The pasturelands as territory and legacy.

The professor of Regional Analysis at the University of Cordoba, Bartolomé Valle Buenestado, gave a broad overview of the geographical nature of the region of Los Pedroches and its particularities: “There are fewer than ten regions in Spain which have the character of Los Pedroches.” Valle Buenestado, who defines the dehesas as an agri-system, highlighted the great importance of this environment to this region, as a symbol of its identity and the need for the inhabitants of the region to know and recognize the “great heritage” they have in their hands. The professor emphasized that the pasturelands are a point of convergence for multiple economic, social and even sentimental factors and argued that we must look at this landscape not only with our eyes, but also with our souls.

Esther Prada Llorente, PhD in Architecture and a painter, agreed with professor Bartolomé Valle about the relevance of this landscape and its ethnographic and evocative power. After outlining its history, Prada Llorente referred to the pasturelands as a living space, stressing the importance of passing on this legacy to future generations.

The mayor of Pozoblanco, Emiliano Pozuelo, expressed a similar opinion at the opening of the meeting, recalling the importance of the pasturelands for the region of Los Pedroches and indicating that the town of Pozoblanco wishes to play a leading role, alongside neighboring towns, in promoting the preservation of this legacy. Pozuelo highlighted the initiative, known as “El Dehesafío” in which the City Council has also participated, as a motor to promote the reforestation of the pasturelands, as also stated by the President of the Cooperative.

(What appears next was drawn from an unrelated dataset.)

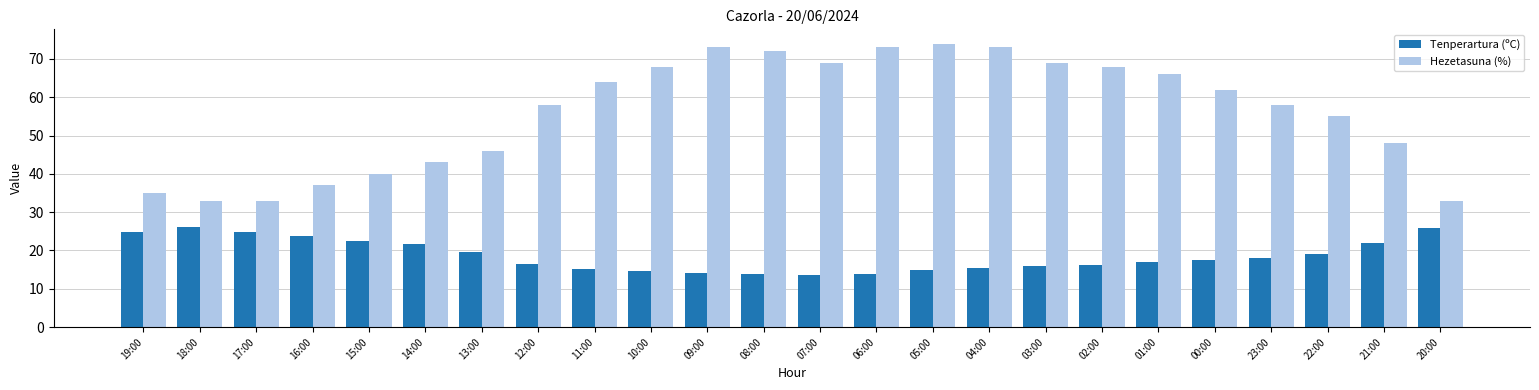

What is the minimum value for Hezetasuna (%)?

33.0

Emilio Duró, an epilogue in search of happiness and optimism.

The businessman, consultant and trainer, Emilio Duró, talked about how to adopt a positive mental attitude because "we have to prepare ourselves to last longer than previous generations and adapt to the changes". For Emilio Duró, it is necessary to "overcome the fears to be successful in our life and achieve our goals". The main object of the presentation was “to raise awareness of the need to face life in a positive manner, taking control of things, overcoming excuses and breaking with the belief that we are totally at the mercy of external elements.”

For Duró, “the latest research suggests that the attitude with which we face life is as important, if not more important, than knowledge, when it comes to performing a job. It is estimated that optimistic and happy people produce between 65 and 100% more than pessimists.”